**Required work**
Find every line in the listing below that contains the string "지나가면" and copy each of those lines.

**Data records**
Segment Open
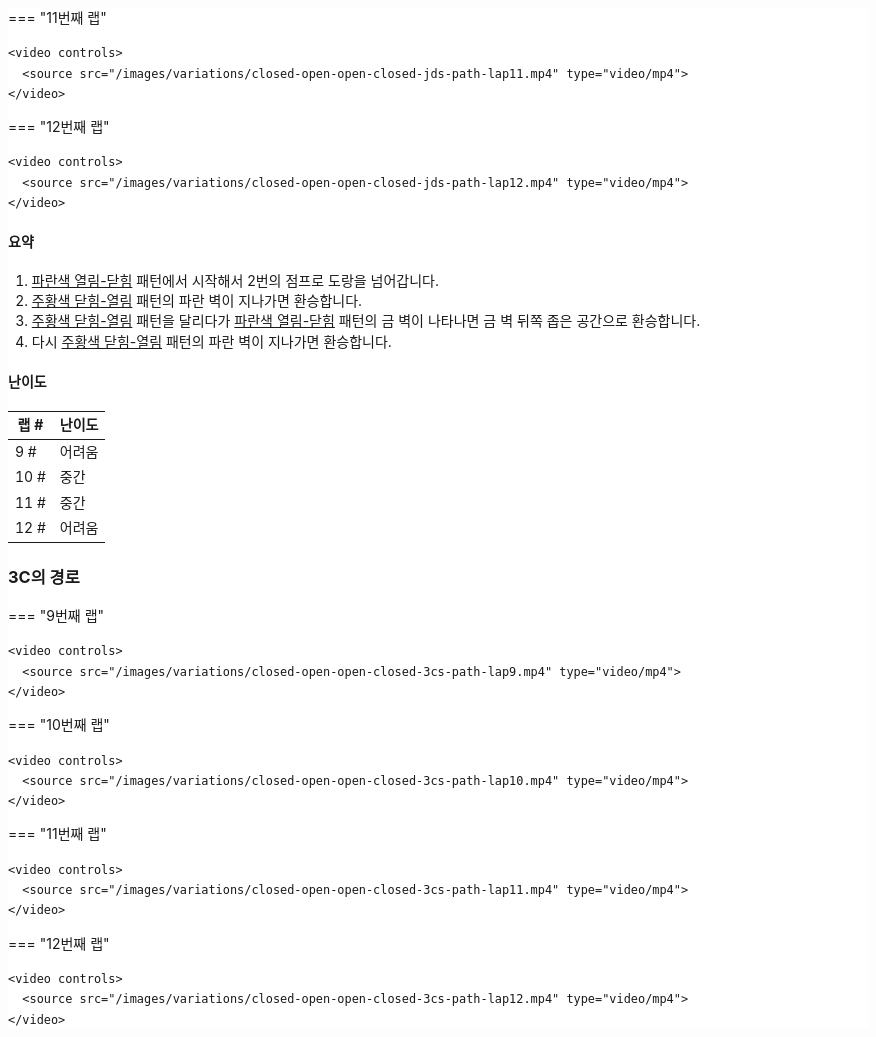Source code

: === "11번째 랩"

    <video controls>
      <source src="/images/variations/closed-open-open-closed-jds-path-lap11.mp4" type="video/mp4">
    </video>

=== "12번째 랩"

    <video controls>
      <source src="/images/variations/closed-open-open-closed-jds-path-lap12.mp4" type="video/mp4">
    </video>

#### 요약

1. [파란색 열림-닫힘](../rolls/closed-open-open-closed.md#파란색-패턴) 패턴에서 시작해서 2번의 점프로 도랑을 넘어갑니다.
2. [주황색 닫힘-열림](../rolls/closed-open-open-closed.md#주황색-패턴) 패턴의 파란 벽이 지나가면 환승합니다.
3. [주황색 닫힘-열림](../rolls/closed-open-open-closed.md#주황색-패턴) 패턴을 달리다가 [파란색 열림-닫힘](../rolls/closed-open-open-closed.md#파란색-패턴) 패턴의 금 벽이 나타나면 금 벽 뒤쪽 좁은 공간으로 환승합니다.
4. 다시 [주황색 닫힘-열림](../rolls/closed-open-open-closed.md#주황색-패턴) 패턴의 파란 벽이 지나가면 환승합니다.

#### 난이도

| 랩 #  | 난이도      |
| ----- | ---------- |
| 9 #   | 어려움      |
| 10 #  | 중간        |
| 11 #  | 중간        |
| 12 #  | 어려움      |

### 3C의 경로

=== "9번째 랩"

    <video controls>
      <source src="/images/variations/closed-open-open-closed-3cs-path-lap9.mp4" type="video/mp4">
    </video>

=== "10번째 랩"

    <video controls>
      <source src="/images/variations/closed-open-open-closed-3cs-path-lap10.mp4" type="video/mp4">
    </video>

=== "11번째 랩"

    <video controls>
      <source src="/images/variations/closed-open-open-closed-3cs-path-lap11.mp4" type="video/mp4">
    </video>

=== "12번째 랩"

    <video controls>
      <source src="/images/variations/closed-open-open-closed-3cs-path-lap12.mp4" type="video/mp4">
    </video>
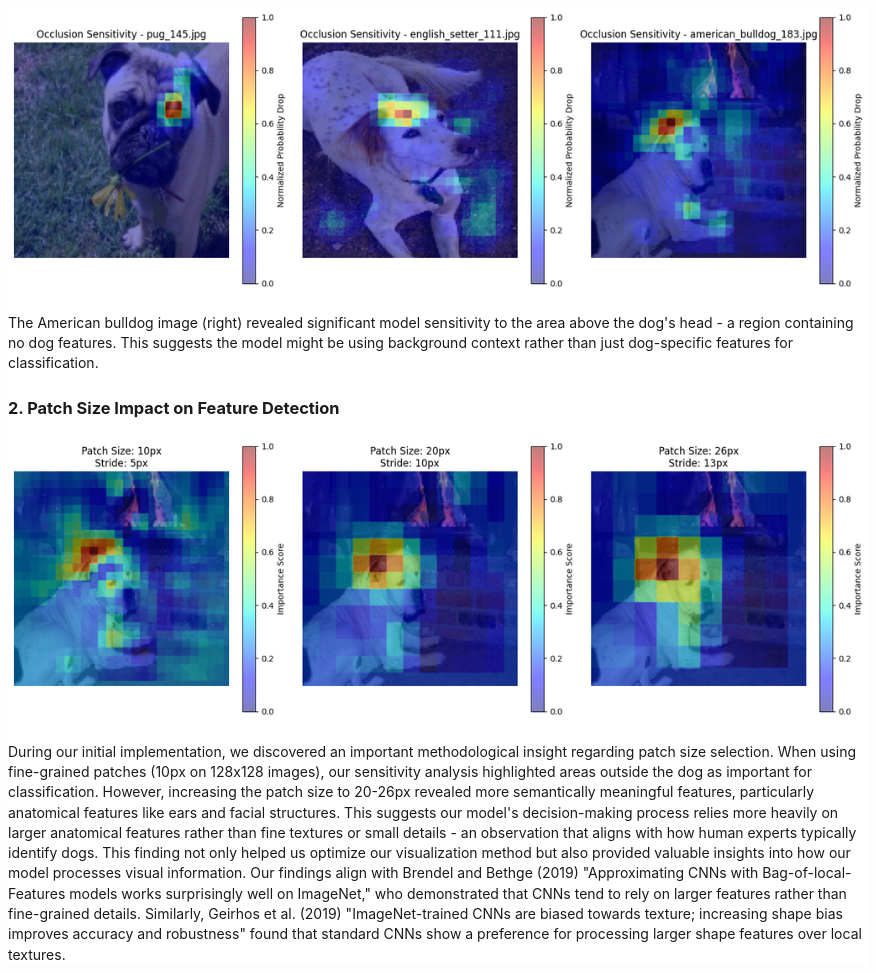 ![Heatmap Results](readme_images/heatmap_results.png)

The American bulldog image (right) revealed significant model sensitivity to the area above the dog's head - a region containing no dog features. This suggests the model might be using background context rather than just dog-specific features for classification.

### 2. Patch Size Impact on Feature Detection

![Patch Size Impact](readme_images/patch_size.png)

During our initial implementation, we discovered an important methodological insight regarding patch size selection. When using fine-grained patches (10px on 128x128 images), our sensitivity analysis highlighted areas outside the dog as important for classification. However, increasing the patch size to 20-26px revealed more semantically meaningful features, particularly anatomical features like ears and facial structures. This suggests our model's decision-making process relies more heavily on larger anatomical features rather than fine textures or small details - an observation that aligns with how human experts typically identify dogs. This finding not only helped us optimize our visualization method but also provided valuable insights into how our model processes visual information. Our findings align with Brendel and Bethge (2019) "Approximating CNNs with Bag-of-local-Features models works surprisingly well on ImageNet," who demonstrated that CNNs tend to rely on larger features rather than fine-grained details. Similarly, Geirhos et al. (2019) "ImageNet-trained CNNs are biased towards texture; increasing shape bias improves accuracy and robustness" found that standard CNNs show a preference for processing larger shape features over local textures.
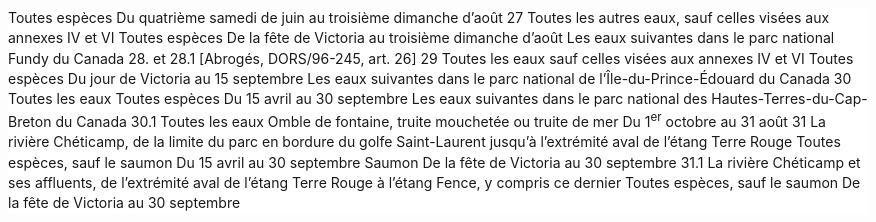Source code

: <td>Toutes espèces</td>
<td>Du quatrième samedi de juin au troisième dimanche d’août</td>
</tr>
<tr>
<td>27</td>
<td>Toutes les autres eaux, sauf celles visées aux annexes IV et VI </td>
<td>Toutes espèces</td>
<td>De la fête de Victoria au troisième dimanche d’août</td>
</tr>
<tr>
<td>Les eaux suivantes dans le parc national Fundy du Canada</td>
<td></td>
<td></td>
</tr>
<tr>
<td>28. et 28.1 [Abrogés, DORS/96-245, art. 26]</td>
<td></td>
<td></td>
</tr>
<tr>
<td>29</td>
<td>Toutes les eaux sauf celles visées aux annexes IV et VI </td>
<td>Toutes espèces</td>
<td>Du jour de Victoria au 15 septembre</td>
</tr>
<tr>
<td>Les eaux suivantes dans le parc national de l’Île-du-Prince-Édouard du Canada</td>
<td></td>
<td></td>
</tr>
<tr>
<td>30</td>
<td>Toutes les eaux </td>
<td>Toutes espèces</td>
<td>Du 15 avril au 30 septembre</td>
</tr>
<tr>
<td>Les eaux suivantes dans le parc national des Hautes-Terres-du-Cap-Breton du Canada</td>
<td></td>
<td></td>
</tr>
<tr>
<td>30.1</td>
<td>Toutes les eaux </td>
<td>Omble de fontaine, truite mouchetée ou truite de mer</td>
<td>Du 1<sup>er</sup> octobre au 31 août</td>
</tr>
<tr>
<td>31</td>
<td>La rivière Chéticamp, de la limite du parc en bordure du golfe Saint-Laurent jusqu’à l’extrémité aval de l’étang Terre Rouge </td>
<td>Toutes espèces, sauf le saumon</td>
<td>Du 15 avril au 30 septembre</td>
</tr>
<tr>
<td>Saumon</td>
<td>De la fête de Victoria au 30 septembre</td>
</tr>
<tr>
<td>31.1</td>
<td>La rivière Chéticamp et ses affluents, de l’extrémité aval de l’étang Terre Rouge à l’étang Fence, y compris ce dernier </td>
<td>Toutes espèces, sauf le saumon</td>
<td>De la fête de Victoria au 30 septembre</td>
Segment Closed
**Solution to the problem**
2. [주황색 닫힘-열림](../rolls/closed-open-open-closed.md#주황색-패턴) 패턴의 파란 벽이 지나가면 환승합니다.
4. 다시 [주황색 닫힘-열림](../rolls/closed-open-open-closed.md#주황색-패턴) 패턴의 파란 벽이 지나가면 환승합니다.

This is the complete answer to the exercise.